RESCHEDULED: "Series Intersecciones/Interseções/Intersections: Ciudad Juárez ¡Viva!—Feminicidio, Narcoviolencia, and Struggles Against Impunity""

Tue, October 15, 2013 • 12:00 PM • Hackett Room, SRH 1.313

This event has been rescheduled for Tuesday, October 15th and will now take place in the Hackett Room, SRH 1.313.

The fight against impunity continues along Mexico’s border, especially in the industrial hub of Ciudad Juarez. In the 1990s, feminists brought this fight to international attention as they launched a transnational justice movement against feminicidio, the killing of women with impunity. In this presentation, Melissa Wright, Penn State University, creates a feminist and Marxist frame to show that there is much to be learned from the fight against feminicidio for the ongoing struggles in a border city that is now also infamous for juvenicidio, the killing of youth with impunity, and that is occurring in relation to the Mexican government’s declaration of war against organized crime. By situating these justice struggles within a context of North American securitization and neoliberal gentrification along the Mexico-US border, she argues that the feminist fight against impunity exposes the synergy of symbolic and material processes within the drug war. Dr Wright will argue that this synergy seeks to generate value through the extermination of whole populations, especially of working poor women and their families, in this border city today.

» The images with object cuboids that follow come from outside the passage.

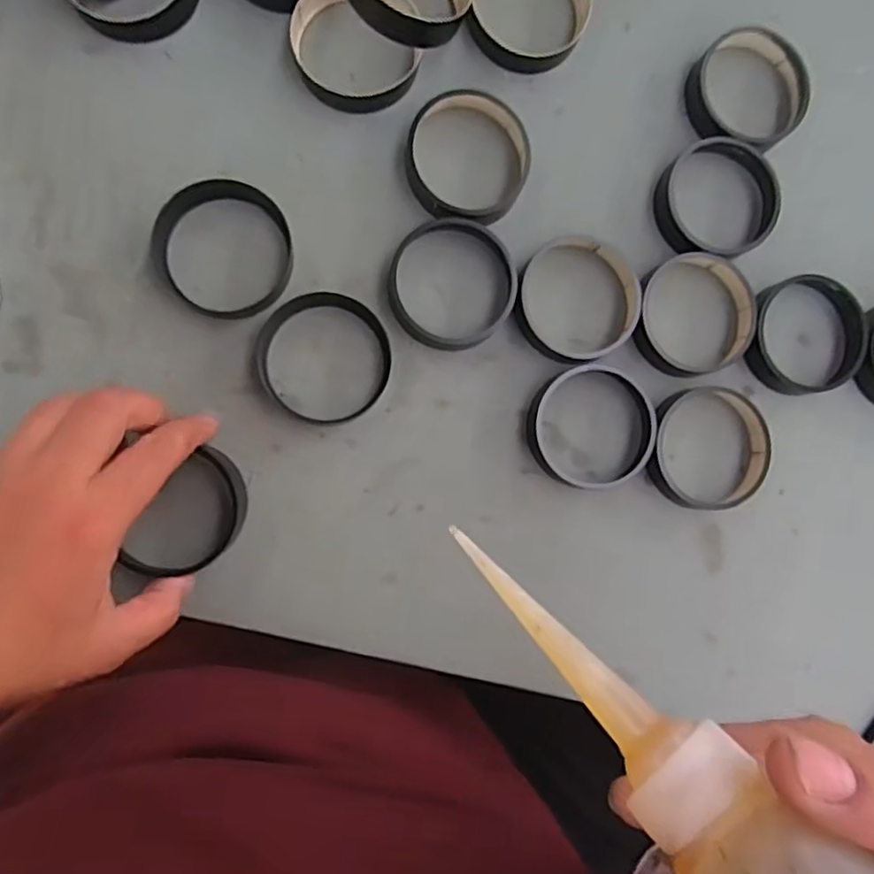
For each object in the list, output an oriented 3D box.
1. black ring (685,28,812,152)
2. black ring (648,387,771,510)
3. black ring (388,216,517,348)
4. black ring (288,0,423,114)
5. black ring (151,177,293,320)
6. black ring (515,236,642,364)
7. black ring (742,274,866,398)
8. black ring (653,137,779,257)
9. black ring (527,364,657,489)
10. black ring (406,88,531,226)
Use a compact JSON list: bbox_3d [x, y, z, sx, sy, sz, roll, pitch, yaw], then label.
[{"bbox_3d":[0.181,-0.201,0.378,0.072,0.014,0.067,0,87,-8],"label":"black ring"},{"bbox_3d":[0.155,0.006,0.371,0.073,0.015,0.071,0,87,-8],"label":"black ring"},{"bbox_3d":[0.010,-0.085,0.358,0.070,0.013,0.072,0,87,-8],"label":"black ring"},{"bbox_3d":[-0.042,-0.217,0.355,0.070,0.018,0.067,0,87,-8],"label":"black ring"},{"bbox_3d":[-0.112,-0.101,0.344,0.070,0.011,0.072,0,87,-8],"label":"black ring"},{"bbox_3d":[0.079,-0.078,0.365,0.068,0.014,0.070,0,87,-8],"label":"black ring"},{"bbox_3d":[0.212,-0.059,0.377,0.072,0.023,0.067,0,87,-8],"label":"black ring"},{"bbox_3d":[0.160,-0.135,0.370,0.068,0.017,0.065,0,87,-8],"label":"black ring"},{"bbox_3d":[0.086,-0.006,0.362,0.067,0.017,0.069,0,87,-8],"label":"black ring"},{"bbox_3d":[0.017,-0.155,0.360,0.069,0.015,0.071,0,87,-8],"label":"black ring"}]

Melissa W. Wright studies the dynamics linking political, cultural and economic processes. Her research is based primarily in Mexico and along the Mexico-U.S. border. She has also conducted fieldwork in southern China and in Hong Kong. Her research has focused on the emergence of an international social movement that protests violence against women along the Mexico-U.S. border. Another project has examined the meaning of citizenship in a transnational context. Her current project focuses on how violence in northern Mexico along with the federal militarization of urban space has affected public life along both sides of the Mexico-US border.